In total, we 3D printed and delivered 180 parts for this case, based on CT scans of the donor and recipient. Two of our team members delivered the guides from our medical manufacturing facility in Michigan to the hospital in New York within 24 hours of receiving the final CT data. They were also present during the operation to address any technology-related questions during the surgery.
With the help of the detailed planning process and many rehearsals, the double hand and face transplant was successfully completed in 23 hours, shorter than Dr. Rodriguez’s previous face transplants that didn’t include the hands.
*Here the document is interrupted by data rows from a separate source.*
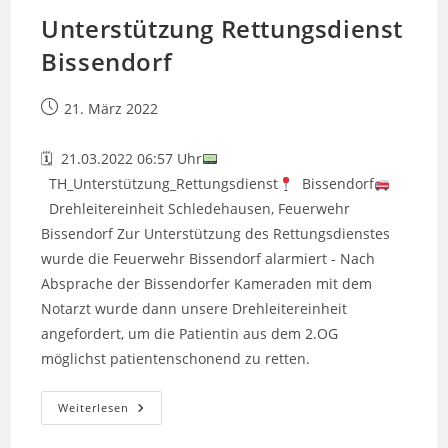
Unterstützung Rettungsdienst
Bissendorf
Beitrag
21. März 2022
veröffentlicht:
🗓 21.03.2022 06:57 Uhr
TH_Unterstützung_Rettungsdienst
Bissendorf
Drehleitereinheit Schledehausen, Feuerwehr
Bissendorf Zur Unterstützung des Rettungsdienstes
wurde die Feuerwehr Bissendorf alarmiert - Nach
Absprache der Bissendorfer Kameraden mit dem
Notarzt wurde dann unsere Drehleitereinheit
angefordert, um die Patientin aus dem 2.OG
möglichst patientenschonend zu retten.
Unterstützung
Weiterlesen
Rettungsdienst
Bissendorf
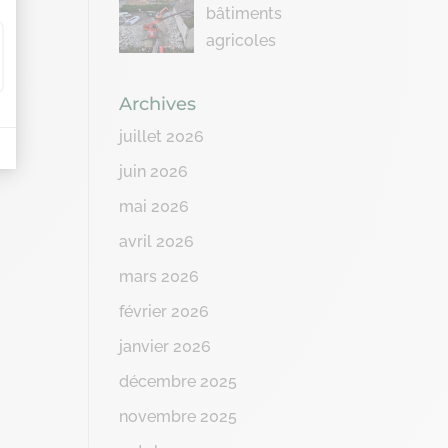
bâtiments
agricoles
Archives
juillet 2026
juin 2026
mai 2026
avril 2026
mars 2026
février 2026
janvier 2026
décembre 2025
novembre 2025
A fully guided system for bone fragment repositioning and fixation was unique to the patient’s anatomy and helped position the medical tools with great precision, reducing the overall surgery time.
3D tools for each step in the process
When approaching a new case, we provide input on the 3D tools and technology that would benefit the surgical team and their patients. 3D-printed personalized tools such as the guides applied in the double hand and face transplant are also increasingly common for routine surgeries. They provide surgeons with an additional level of confidence, resulting in improved patient outcomes. Personalized guides and implants are used in thousands of cases each year in knee, shoulder, and hip replacements as well as CMF reconstructions.
Surgical guides can improve efficiency in the OR by helping surgeons accurately position, cut, and drill through a guided system for repositioning and fixating bones. It can make surgeries quicker and possibly less invasive, reducing the number of incisions and instruments needed.
With implants created to match the patient’s anatomy, surgeons can maximize bone preservation by adapting implants to fit the patient, not the other way around.
The outcome: a better and healthier world
From our perspective as CLEs, the true value of this combination of technology and expertise becomes apparent when we see the direct impact of our work on patients’ lives.
Joe DiMeo before and after the surgery. Image courtesy of NYU Langone
When I saw the transplant recipient, Joe DiMeo, sharing his story at last month’s press conference, I was blown away by how well his recovery is going. Listening to Joe talking about how he got a second chance at life, it’s the greatest inspiration for the work we do as clinical engineers and an outstanding contribution to Materialise’s mission to create a better and healthier world.